Em 2022, defendeu a tese “Professoras negras: gênero, raça, religiões de matriz africana e neopentecostais na educação pública” e foi notícia em jornais de grande circulação, até em veículos internacionais, cujas manchetes uniam na mesma frase termos relacionados à umbanda, à terceira idade e à titulação: “Yalorixá Iyagunã Dalzira defende tese de doutorado em educação pela UFPR aos 81 anos”.

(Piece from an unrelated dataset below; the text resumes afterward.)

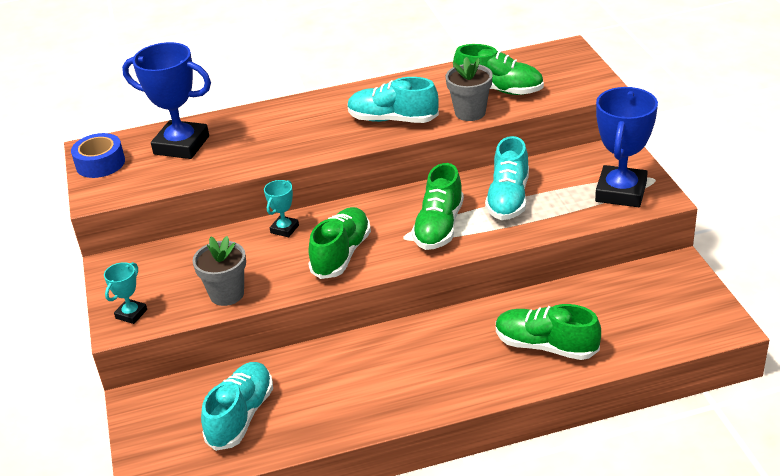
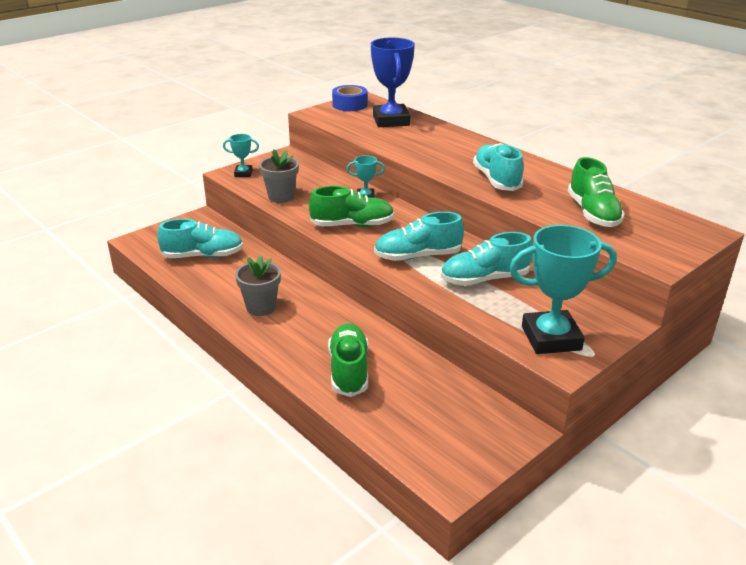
camera: 60 degrees right, 5 degrees down
green shoe [412,163,464,250] -> turquoise shoe [374,212,464,261]
grey flower pot [446,57,492,121] -> grey flower pot moved to [235,255,281,316]
blue trophy [595,87,658,207] -> turquoise trophy [509,225,617,354]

Iyagunã revela que também ficou surpreendida com tamanha repercussão, reconhece a importância dos vários papéis que exerce e defende que a educação foi seu ponto de virada, seu maior alicerce. Porém, destaca que é necessário construir ações e políticas públicas mais efetivas para tirar a população negra da invisibilidade, inclusive, na própria construção de intelectualidade. 

É contrária à ideia de que religião não se discute e defende que a ausência de debates sobre questões como essas é que aguçam movimentos como escola sem partido, por exemplo. “É Deus acima de tudo e não sei o quê e daí queima o terreiro em nome de Deus, espanca pai de santo, mata artista, muda as escolas, destrói a sociedade em nome de Deus. Vamos só assistir isso até quando?” Há outro ponto que recebe sua atenção: a discriminação etária e os reflexos na produção do saber. Para ela, se os espaços acadêmicos já não estão preparados para os estudantes jovens negros, estão menos ainda para os que são idosos. “A estrutura da academia não foi pensada para terceira idade.  Porém, os velhos não deixam de pensar e muito menos de produzir. Esse lugar também é nosso, por direito”. Iyagunã acredita ser um desperdício colocar a população idosa no “cabide”, especialmente em um momento de empobrecimento, crescimento da fome, aumento do desemprego e de questões relacionadas à saúde mental.

Ela defende que todos os setores deveriam pensar em soluções em conjunto, já que há pessoas de todos os grupos entre os que estão vulnerabilizados. “Mudar a sociedade é um compromisso de todo mundo, tenha 80, 90, 100 anos. É preciso se virar e fazer alguma coisa e nós queremos fazer, mas precisamos saber que temos espaço”. 

A doutora em educação, mãe de santo e ativista do movimento negro reafirma que sim, é possível haver indignação como fundamento da esperança e diante dos tantos sonhos que tem para a sociedade que ajuda construir e que ainda deseja ver, deixa no ar um desejo:

 

“Que as pessoas compreendam uma verdade básica: os sonhos não envelhecem". Sorri e agradece como quem sabe que é a prova viva disso.